::: Provided data :::
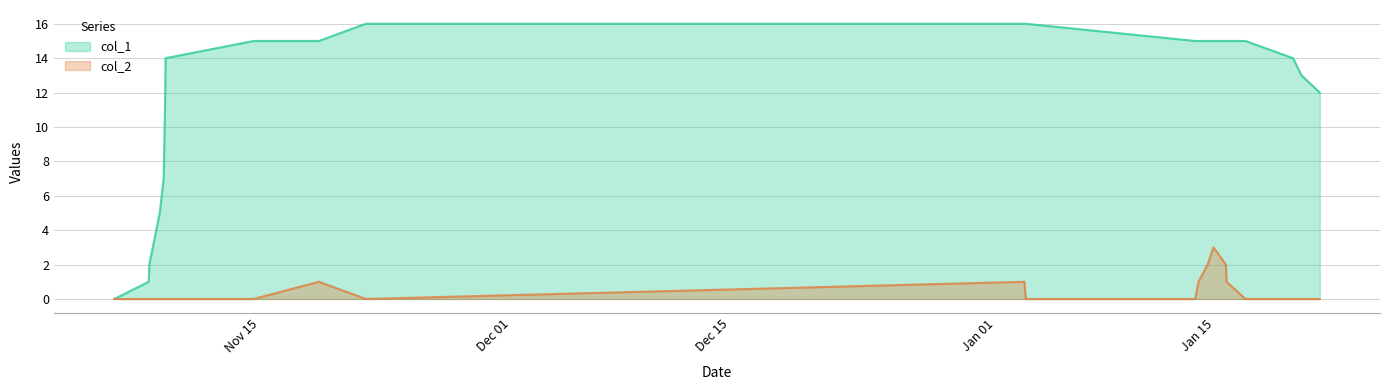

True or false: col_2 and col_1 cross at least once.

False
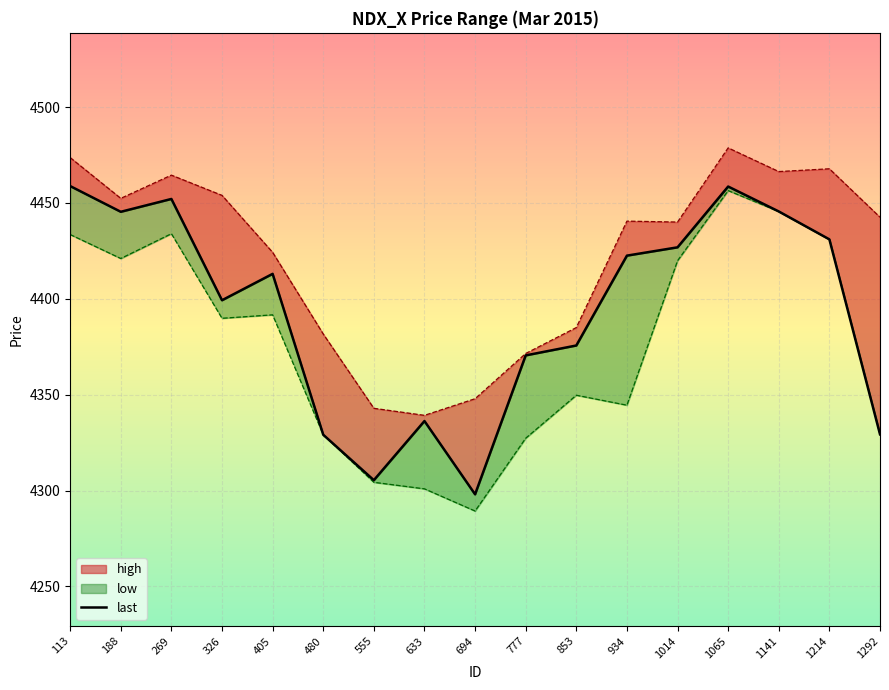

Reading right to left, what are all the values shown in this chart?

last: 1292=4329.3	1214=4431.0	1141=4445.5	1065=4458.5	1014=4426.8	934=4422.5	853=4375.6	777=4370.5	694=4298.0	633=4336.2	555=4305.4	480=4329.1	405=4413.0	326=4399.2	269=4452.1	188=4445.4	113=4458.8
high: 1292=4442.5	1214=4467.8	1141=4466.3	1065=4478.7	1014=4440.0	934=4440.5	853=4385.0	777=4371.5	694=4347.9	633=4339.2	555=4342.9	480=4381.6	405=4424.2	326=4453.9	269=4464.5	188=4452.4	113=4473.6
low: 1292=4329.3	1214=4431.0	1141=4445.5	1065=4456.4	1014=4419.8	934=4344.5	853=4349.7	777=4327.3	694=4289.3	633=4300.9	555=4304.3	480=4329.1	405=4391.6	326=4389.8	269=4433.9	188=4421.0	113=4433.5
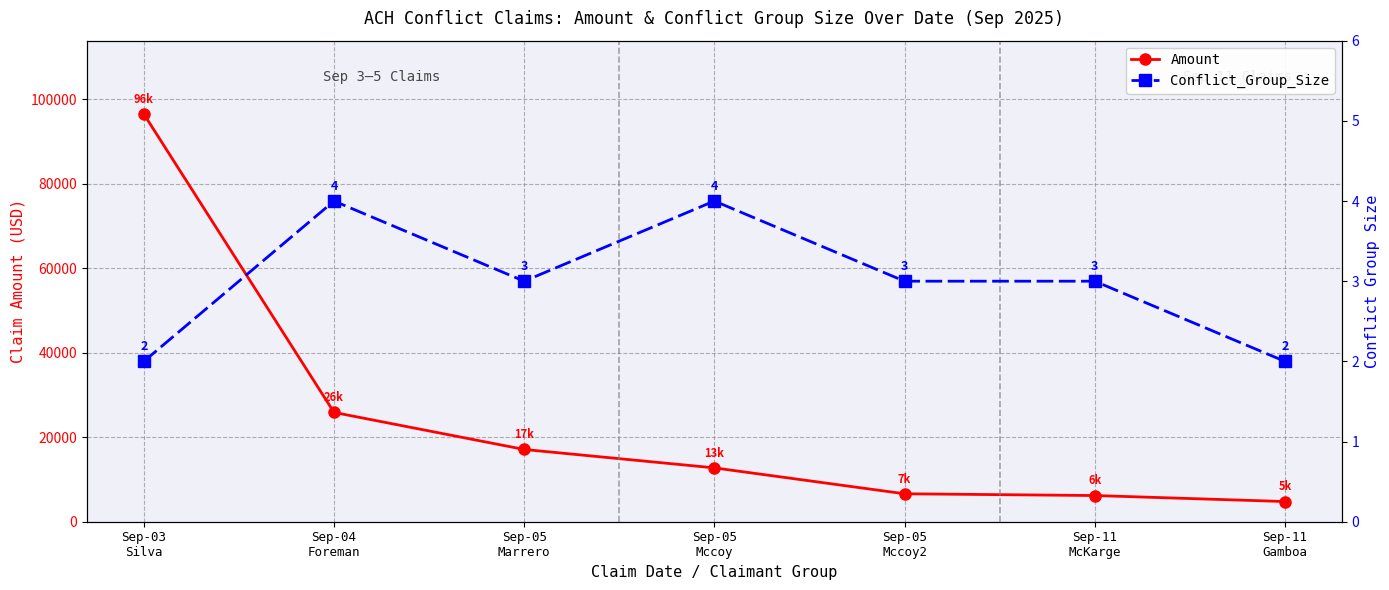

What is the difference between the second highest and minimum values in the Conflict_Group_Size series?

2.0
:::
> Exercise description
How many lines of the material contain the word "values"? Reply with the number only.

> Finished exercise
2